For the programming part of Part B of the homework, use code cell and text cell. The submitted codes should compile without any errors and do not erase the outputs.

# Name: 
# SR number:
# Program:
# Registration type (Credit/Audit):

Part A¶

This part has 10 questions.

[10 pts] Question 1. Consider a simple example of minimizing

$$ f(x) = x^2 $$

with gradient descent. This is L-smooth convex function.

Suppose we choose a fixed step size $\eta = 1/L$, what is the upper bound on the suboptimality of the iterate at step $T$? In practice, how many iterations are required for the algorithm to converge?
Now suppose, we incorrectly choose $L = 4$. What happens to the above bound? How many iterations are required to achieve $f(x_T) \leq \epsilon.$

Solution 1.

Enter your answer here

[10 pts] Question 2. Proof the following.

Suppose $f$ is $\mu$-strongly convex and $L$-smooth.
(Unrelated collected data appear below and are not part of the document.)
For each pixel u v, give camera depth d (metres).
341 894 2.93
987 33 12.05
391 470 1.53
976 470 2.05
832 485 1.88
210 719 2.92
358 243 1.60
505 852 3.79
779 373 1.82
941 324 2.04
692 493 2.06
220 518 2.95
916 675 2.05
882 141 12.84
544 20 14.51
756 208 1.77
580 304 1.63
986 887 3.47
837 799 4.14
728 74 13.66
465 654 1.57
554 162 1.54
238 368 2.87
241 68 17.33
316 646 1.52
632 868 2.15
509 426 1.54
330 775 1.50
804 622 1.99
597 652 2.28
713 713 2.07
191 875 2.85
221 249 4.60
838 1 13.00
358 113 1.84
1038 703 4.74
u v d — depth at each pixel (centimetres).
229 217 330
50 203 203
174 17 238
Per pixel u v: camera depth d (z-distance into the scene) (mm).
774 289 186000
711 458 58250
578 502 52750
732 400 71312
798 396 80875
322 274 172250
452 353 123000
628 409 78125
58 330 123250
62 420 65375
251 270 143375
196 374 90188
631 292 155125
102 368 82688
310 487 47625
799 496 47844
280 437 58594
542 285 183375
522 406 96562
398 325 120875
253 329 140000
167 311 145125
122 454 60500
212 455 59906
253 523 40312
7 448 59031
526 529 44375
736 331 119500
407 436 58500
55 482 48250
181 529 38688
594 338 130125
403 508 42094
Then gradient descent with $\eta_t = \eta = \frac{2}{\mu+L}$ satisfies

$\|{\bf x}_T - {\bf x}^\star\|_2 \leq \left(\frac{k-1}{k+1}\right)^T \|{\bf x}_0 - {\bf x}^\star\|_2$
$f({\bf x}_T) - f({\bf x}^\star) \leq \frac{L}{2}\left(\frac{k-1}{k+1}\right)^{2T} \|{\bf x}_0 - {\bf x}^\star\|^2_2$

where $k = L/\mu$ is the condition number.

Solution 2.

Enter your answer here

[10 pts] Question 3.

Explain how to find the subgradients of the following.

$f({\bf x}) = \lambda_{\rm max}({\bf A}({\bf x}))$, where ${\bf A}(x) = {\bf A}_0 + x_1{\bf A}_1+ \cdots+ x_n{\bf A}_n$ with symmetric coefficients A_i.
$f({\bf x}) = {\rm inf}_{{\bf y} \in \mathcal{C}} \|{\bf x} - {\bf y}\|_2$, where $\mathcal{C}$ is a closed convex set.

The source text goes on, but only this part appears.